Contact: Sharon Keeler
UNH Media Relations

July 14, 2004

DURHAM, N.H. -- The NH Lakes Lay Monitoring Program (LLMP), run by the University of New Hampshire Cooperative Extension, is hosting an anniversary celebration and conference Friday, July 16, 2004 in recognition of more than 25 years of volunteer monitoring.

Citizen monitors past and present, as well as community decision-makers, lake and watershed association members and anyone interested in New Hampshire lakes, are invited to attend.

The conference takes place from 9 a.m. to 3:30 p.m. in Barton Hall on the UNH campus. Cost is $20 per individual or $35 per couple, and includes lunch.

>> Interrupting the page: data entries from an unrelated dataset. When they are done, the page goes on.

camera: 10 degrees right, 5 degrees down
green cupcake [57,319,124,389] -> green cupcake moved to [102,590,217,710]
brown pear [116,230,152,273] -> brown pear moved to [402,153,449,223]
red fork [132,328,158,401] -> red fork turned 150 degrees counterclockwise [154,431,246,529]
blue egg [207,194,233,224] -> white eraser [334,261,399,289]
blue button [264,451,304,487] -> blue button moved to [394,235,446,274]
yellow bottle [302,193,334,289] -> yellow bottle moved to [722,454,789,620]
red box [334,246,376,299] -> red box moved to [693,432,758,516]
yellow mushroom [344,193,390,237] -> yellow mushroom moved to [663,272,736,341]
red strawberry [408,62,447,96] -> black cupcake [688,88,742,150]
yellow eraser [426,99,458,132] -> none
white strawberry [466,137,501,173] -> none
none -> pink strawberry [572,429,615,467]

The agenda includes an overview of LLMP, as well as talks on what has been learned about New Hampshire lakes and future directions for monitoring. Afternoon break out sessions offer the opportunity to tour the LLMP lab as well as learn about the “weed watcher” and “lake host” programs or the watershed stewardship academy.

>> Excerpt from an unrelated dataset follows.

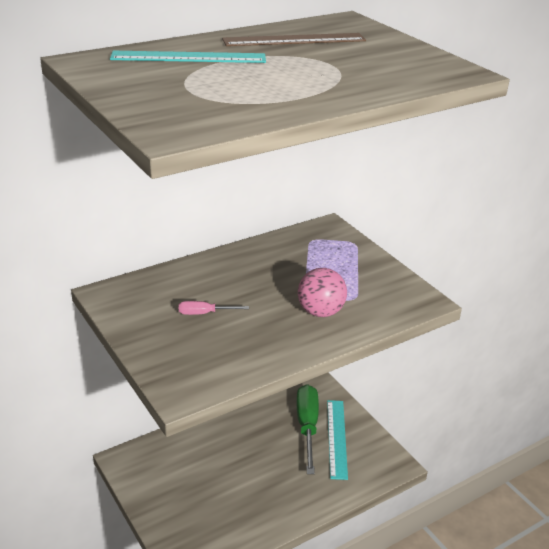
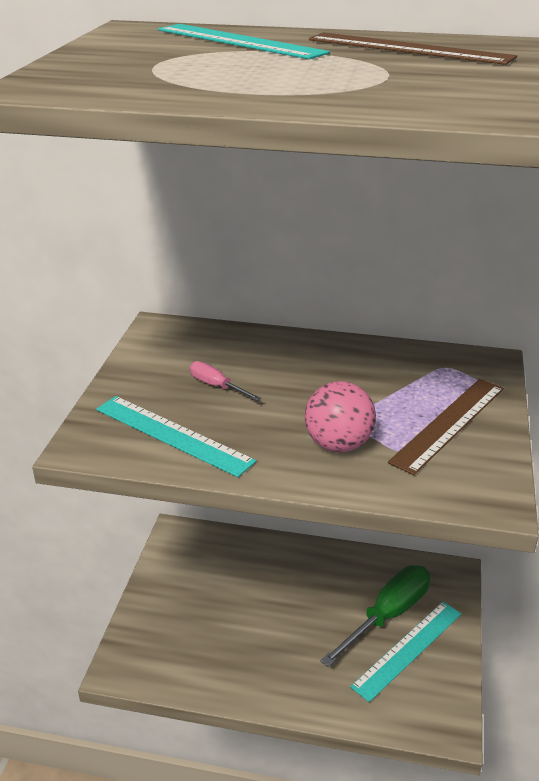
camera: 45 degrees right, 0 degrees up
none -> turquoise ruler [96,396,256,477]
none -> brown ruler [388,379,504,475]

For more information, contact Holly Young at 603-862-1564 or holly.young@unh.edu

Lakes Lay Monitoring Program

LLMP Fast Stats
• Program started in 1978
• Current active volunteers: 500
• NH sites monitored since 1978: 200+ (multiple test sites at large lakes)
• Annual volunteer hours donated: 1500+
• UNH student interns employed by LLMP each summer: 12
• Cash contributions from towns and lakes associations to LLMP for travel, student labor, lab supplies, postage: $30,000/year
• Average savings per town: $8,000/year
• Water samples collected annually: 5000+
• Provided a model for similar programs in 35 states and 12 countries.

The UNH Lay Lakes Monitoring Program (LLMP) started in 1978 as a field limnology project for students in the biological sciences. To expand its reach and impact, in 1979 the project began recruiting local citizens who live around lakes and have a vested interest in their water quality.

Jeff Schloss, who has coordinated the LLMP since 1986, currently holds a joint appointment as a research scientist in the UNH Center for Freshwater Biology and as a water resources specialist with UNH Cooperative Extension.